DaGO-Fun - Database for GO-based Functional Annotation Analysis

Browsing Tools

Browsing Resources

Protein Resources

Protein Interactions

Annotation Analysis

About the IT-GOM Tool

IT-GOM is a tool that produces Information Content (IC) based semantic similarity scores computed using Gene Ontology (GO) annotations. This tool is currently based on the 15 of April, 2014 GO and GOA-UniProtKB data. Several GO term semantic similarity approaches have been introduced, enabling efficient exploitation of the enormous corpus of biological knowledge embedded in the GO DAG (Directed Acyclic Graph). The main use of these GO term similarity approaches is the computation of functional similarity between proteins or genes based on their GO annotations, for analyses at the functional level. Several measures have been implemented to assess these similarity values, and each measure performs differently for different applications. IT-GOM arose from the need for providing a tool that integrates all the current IC-based semantic similarity measures, allowing researchers to explore different measures and to choose the relevant approach for their specific applications.

1. GO term Semantic Similarity Approaches

The IT-GOM tool supports all the current IC-based GO semantic similarity measures that we are aware of, namely topology-based approaches:

  • GO-universal metric introduced by Mazandu and Mulder
  • Wang et al. approach and
  • Zhang et al. approach
and annotation-based approaches, including:
  • Classic Resnik, Lin and Nunivers approaches and possible enhancement in XGraSM (eXtended Graph-based Semantic Similarity Measure), and
  • Enhancements of the Lin measure comprising the Relevance (SimRel) and Li et al. (SimIC) approaches.

Note that the Jiang & Conrath approach is under the Lin measure label as it is just the non-normalized version of this approach, and that all other normalization schemes that have been proposed have failed to improve the performance of this approach. Furthermore, IT-GOM implements XGraSM (eXtended GraSM) in which, instead of considering only the disjunctive common ancestors (DCA), as is the case for classic GraSM, all informative common ancestors (ICA) are considered. However, its performance is still to be evaluated.

2. Functional Similarity Measures

In the previous vesion of the DaGO-Fun tool, each topology-based approach has been implemented with its associated measure as suggested by the authors of the approach. In this version, these topology-based family based term similarity approaches implement all known protein functional similarity measures.

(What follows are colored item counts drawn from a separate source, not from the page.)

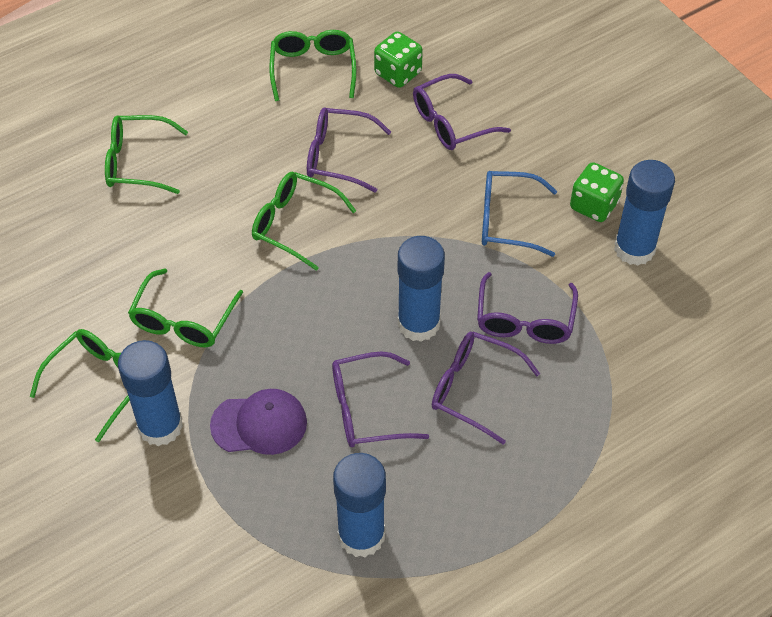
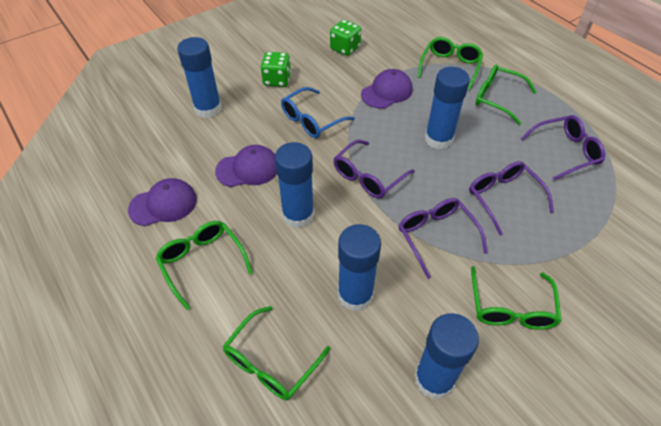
blue glue stick: 4 -> 5
purple cap: 1 -> 3
purple glasses: 5 -> 4

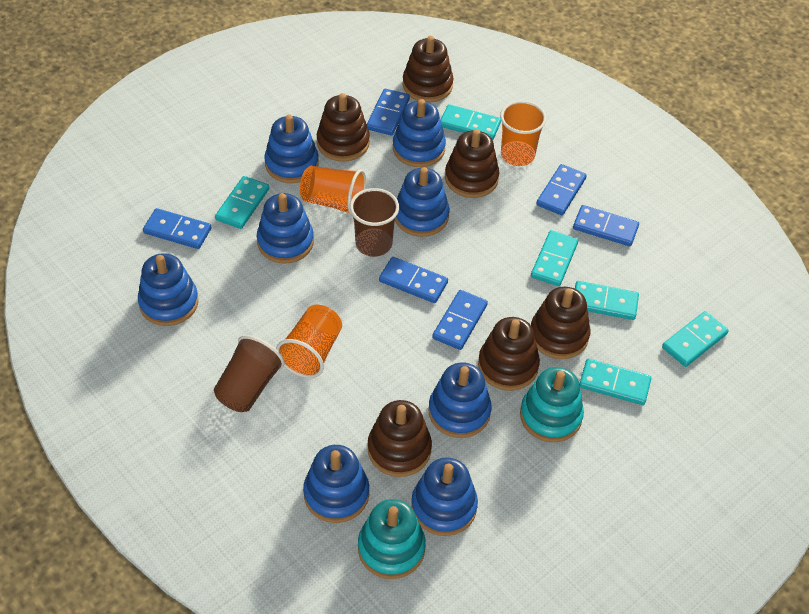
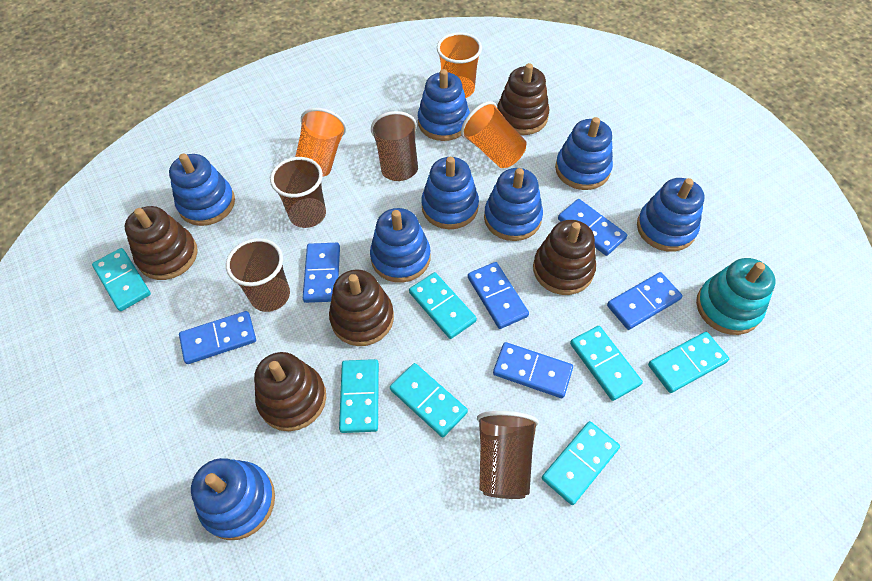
brown cup: 2 -> 4
brown stacking toy: 6 -> 5
turquoise domino: 6 -> 7
turquoise stacking toy: 2 -> 1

For annotation-based approaches, each is implemented with four widely used functional similarity measures, combining all GO term similarity approaches supported by the IT-GOM tool: average (Avg), maximum (Max), best match average (BMA) and averaging best matches (ABM). In addition, we include the SimGIC model based on the Jaccard index, which uses the IC of the terms directly in order to compute functional similarity measures. The IT-GOM tool also implements two other functional similarity measures using the term IC directly: SimDIC (Czekanowski or Lin like measure) based on the Dice index and SimUIC based on the universal index.

For more information, please refer to the associated publication: "Gaston K. Mazandu and Nicola J. Mulder. DaGO-Fun: Tool for Gene Ontology-based functional analysis using term information content measures, 2013", DaGO-Fun preliminary paper published in the BMC Bioinformatics journal.